With the creation of Marshall Records and their subsequent signings of Reigning Days, The Dirty Youth and King Creature, it was obvious that not only were they scouting the best new talent out there but they were mindful of finding fresh and modern sounds and each with their own distinct style.
Then there’s Rews. Much like their label-mates, they’re something entirely different and complete the eclectic stable Marshall are home to. As a two-piece, there’s been some talk of them being called the “female Royal Blood”. The main difference (other than their genders) is these girls can actually play their instruments and have a far more captivating album than Royal Blood’s.
Despite lacking a bass player, the music is as full-bodied as any “traditional” sound and at no point is lacking for want of a low end. This is mainly because guitarist (and vocalist) Shauna Tohill is playing some of the most distorted-as-fuck guitar work about. She deftly marries it with some massive hooks and covers it all in a nice pop sheen, latest single “Your Tears” being a perfect example of this.
Opening salvos of “Let It Roll” and “Rip Up My Heart” showcase drummer Collette Williams to her full potential with their hard edge which is swiftly followed by “Violins”. All of them are in and out of your ears quicker than you can blink, powered by her frenetic drumming.

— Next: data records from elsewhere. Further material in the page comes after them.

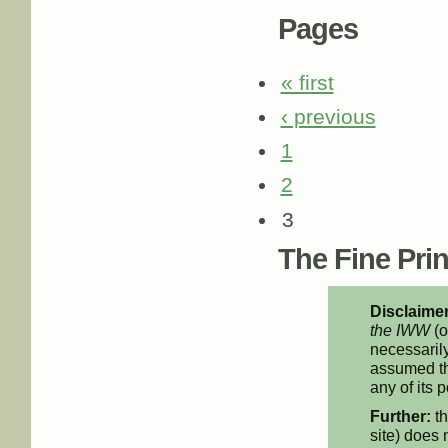
Pages
« first
‹ previous
1
2
3
The Fine Print
Disclaimer
the IWW
(o
necessarily
assumed th
any of its p
Further:
th
site) does 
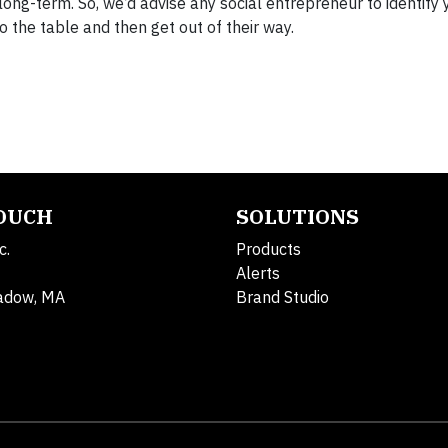
long-term. So, we’d advise any social entrepreneur to identify 
to the table and then get out of their way.
TOUCH
SOLUTIONS
c.
Products
Alerts
adow, MA
Brand Studio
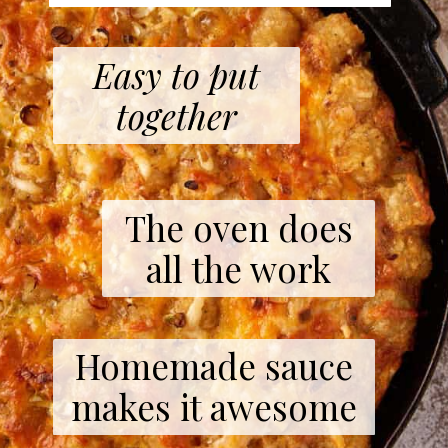
Easy to put
together
The oven does
all the work
Homemade sauce
makes it awesome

Meanwhile the funky “We Explode” turns the fuzz and distortion to the proverbial eleven and a synth-y breakdown alongside the audience participation moment of “Oooh-oooh” which continues into follow-up track “Shake Shake”. Admittedly, there is a slight Royal Blood moodiness on “Shine” but imagine it’s done to a much higher standard and with Tohill’s drawling vocals to make it sound hateful.

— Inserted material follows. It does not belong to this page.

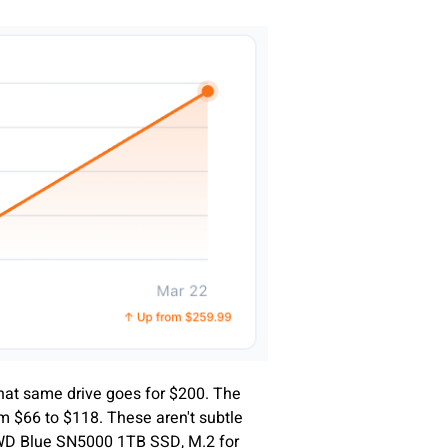
hat same drive goes for $200. The
 $66 to $118. These aren't subtle
f WD Blue SN5000 1TB SSD, M.2 for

However, songs like “Death Yawn” with its tinge of arrogance and boredom segue nicely into the artsy “Miss You in the Dark” with its massive groove. It’s with these songs placed later in the album which shows a band of two different sides and how they evolve, tracks one and ten sounding completely different but as you listen to the evolution in the sequencing, it’s a band utilising disparate sounds to create an album which is fluid and varied.
Scuzzy, grungy and most importantly; fun, Pyro is a brilliant way to spend half an hour. Just as the idea of two-pieces is becoming old hat, Rews have come along to shake up the formula and make it captivating once more.